Platform Issues - Response and Reaction Times

Timeframes for this Service Level commence from the time Salsa Digital is first informed or becomes aware of the issue.

Acknowledgement 
  • Within 1 hour for acknowledgement of critical impact platform issue (Business Hours and non-Business Hours) 
  • Within 4 Business Hours  for acknowledgement of non-critical impact platform issue if raised in Business Hours; next 4 hour of Business Hours if raised out of Business Hours. 
Reaction (analyse issue, plan fix and communicate plan) 
  • Best effort (immediate) reaction time for critical impact platform issue and not later than one hour after acknowledgement of the issue (during Business Hours and non-Business Hours) 
  • 8 hours reaction time for High impact platform issue if raised during Business Hours; next 8 Business Hours if raised out of Business Hours. 
  • 2 Business Day reaction time for Medium/Low impact platform issue. 
Resolution 

Resolution based on best efforts and severity. 

Critical Issues - Update Frequency and Post Incident Report

  • If a valid critical platform or application issue is raised by an Agency or Finance status reports must be provided to Finance (GovCMS Service Manager, or if outside of business hours in the ACT, the GovCMS On-Call Operations Officer) at 15 minute intervals. 
  • A post incident report must be produced by Salsa Digital and communicated to Finance upon resolution of the issue.  A draft incident report must be produced within 3 Business Days of issue rectification.  If the root cause of the issue is not known at the time of report submission to Finance, it must be indicated as TBD.  Root cause, if subsequently known, must be communicated against the issue at the next scheduled GovCMS programme operations meeting.  

Non-Critical Issues - Update Frequency

  • For High severity platform and application issues, the service desk must provide a status update to Finance every 3 Business Days. 
  • For Medium severity platform and application issues, the service desk must provide a status update to Finance every 5 Business Days. 
  • For Low severity platform issues, and application issues, Salsa Digital must provide a status update as a batch in the monthly operations report. 

Infrastructure Patches

Timeframes for the application of patches in this Service Level apply from the point in time when the patch becomes available to Salsa Digital.  

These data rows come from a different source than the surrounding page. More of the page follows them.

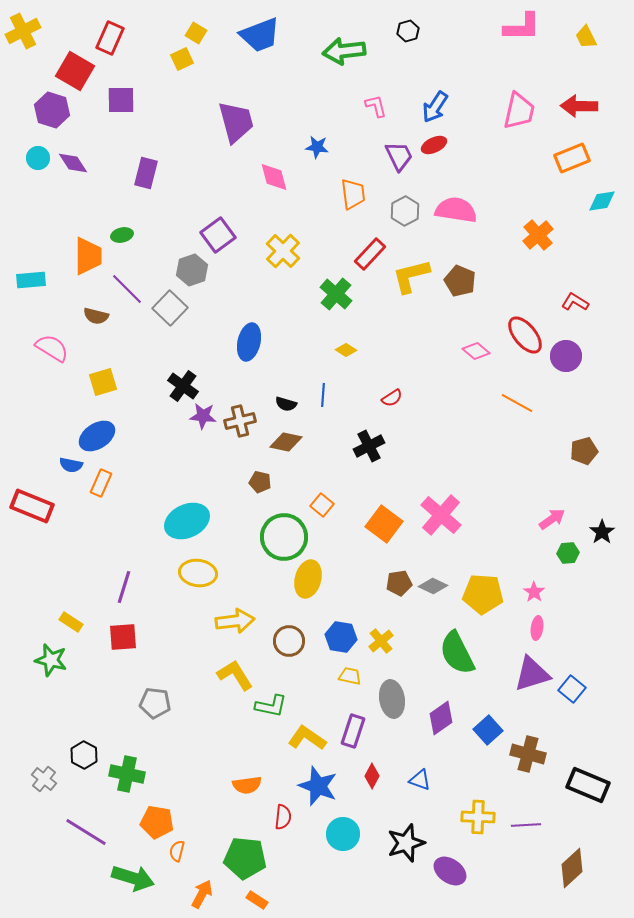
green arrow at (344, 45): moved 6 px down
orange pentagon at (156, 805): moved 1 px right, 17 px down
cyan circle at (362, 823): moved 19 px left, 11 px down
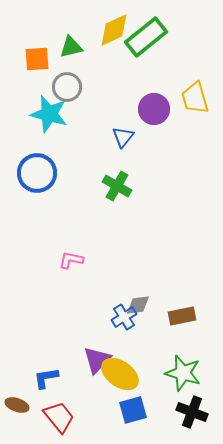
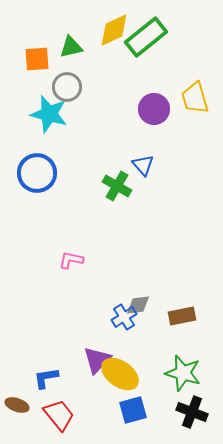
blue triangle: moved 20 px right, 28 px down; rotated 20 degrees counterclockwise
red trapezoid: moved 2 px up
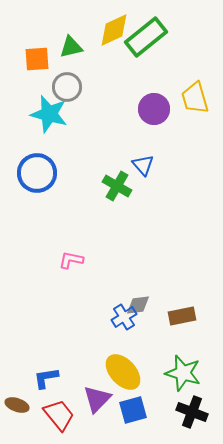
purple triangle: moved 39 px down
yellow ellipse: moved 3 px right, 2 px up; rotated 12 degrees clockwise
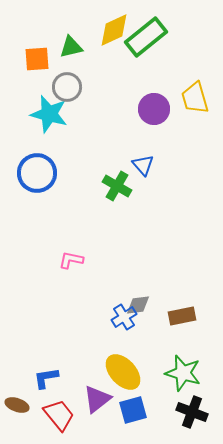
purple triangle: rotated 8 degrees clockwise
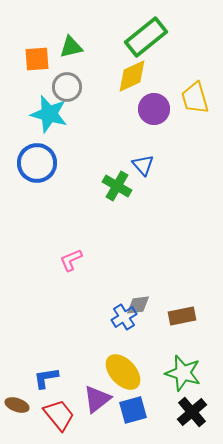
yellow diamond: moved 18 px right, 46 px down
blue circle: moved 10 px up
pink L-shape: rotated 35 degrees counterclockwise
black cross: rotated 28 degrees clockwise
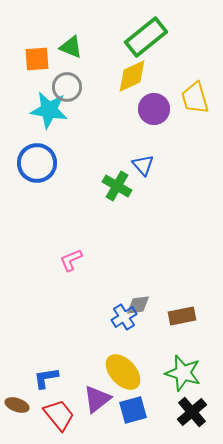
green triangle: rotated 35 degrees clockwise
cyan star: moved 4 px up; rotated 6 degrees counterclockwise
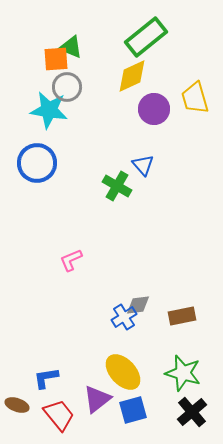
orange square: moved 19 px right
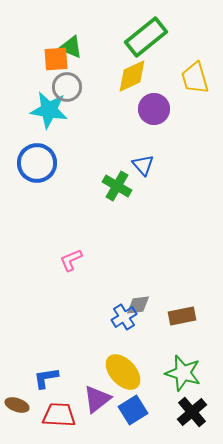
yellow trapezoid: moved 20 px up
blue square: rotated 16 degrees counterclockwise
red trapezoid: rotated 48 degrees counterclockwise
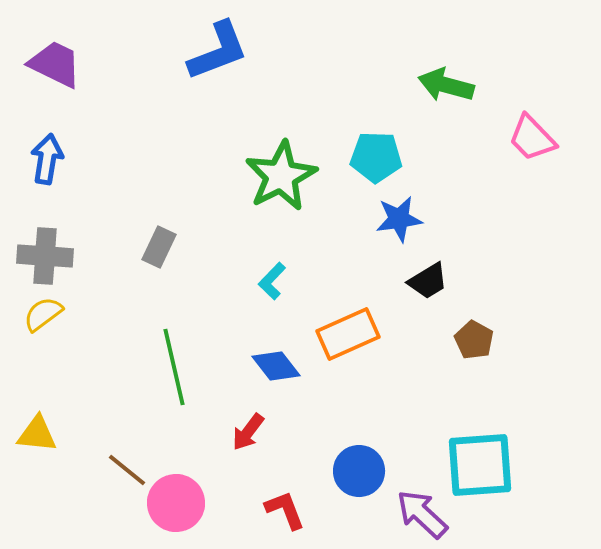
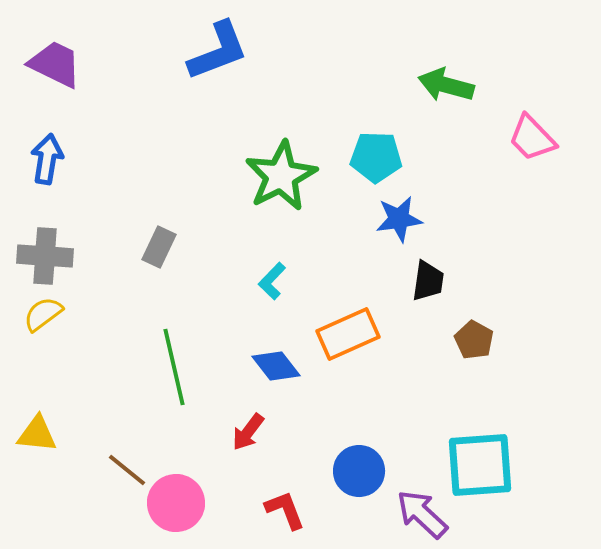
black trapezoid: rotated 51 degrees counterclockwise
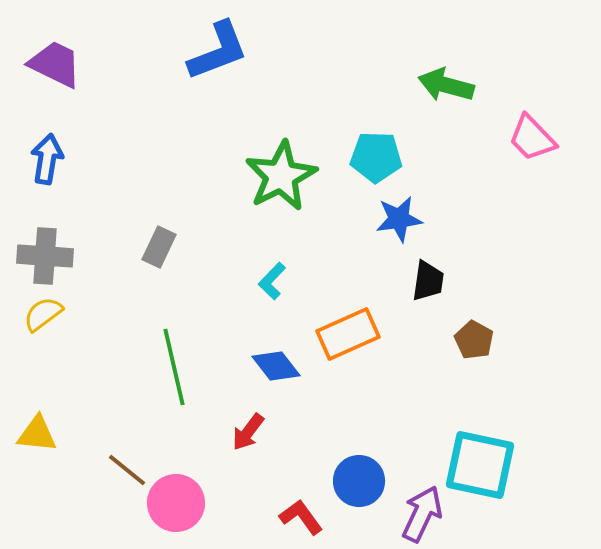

Proactive maintenance and patching of the platform code, per the following classifications: 

  • Critical patches applied within 24 hours, eg Spectre/Meltdown. These are applied outside of regular working hours where possible. 
  • Non-critical patches applied weekly within a maintenance window agreed by FInance. 

The classification of critical/non-critical as applicable to infrastructure/platform will use the RedHat severity ratings.  

Drupal Security Patches

Timeframes for the application of patches in this Service Level apply from the point in time when the patch becomes available to Salsa Digital.  

  • Highly critical security patches applied within 48 hours (for SaaS customers) to production.  Where all applicable automated tests have not passed, deployment to production will require Finance approval. 
  • Critical security patches applied within 7 days (SaaS customers) to production.  Where all applicable automated tests have not passed, deployment to production will require Finance approval. 
  • Monthly patches applied for non-critical updates - as agreed and prioritised by Finance

The classification of highly critical/critical etc will use the Drupal.org rating - see https://www.drupal.org/drupal-security-team/security-risk-levels-defined 

Operational reporting

Salsa Digital must deliver an operations report to the Finance team that contains the information required by Finance. This report includes at a minimum:

  • Critical issues/tickets must be explicitly detailed in the operations report. 
  • Other issues as Notified by Finance must be discussed, with a summary of all issues/tickets for the month provided.  
  • Cluster performance metrics and details of future recommendations to improve performance or resolve systemic issues. 

Operational reporting must be continuously improving and refined to provide best practice reporting to Finance month on month.  Salsa Digital must take into account and implement where agreed, any Finance comments on report content.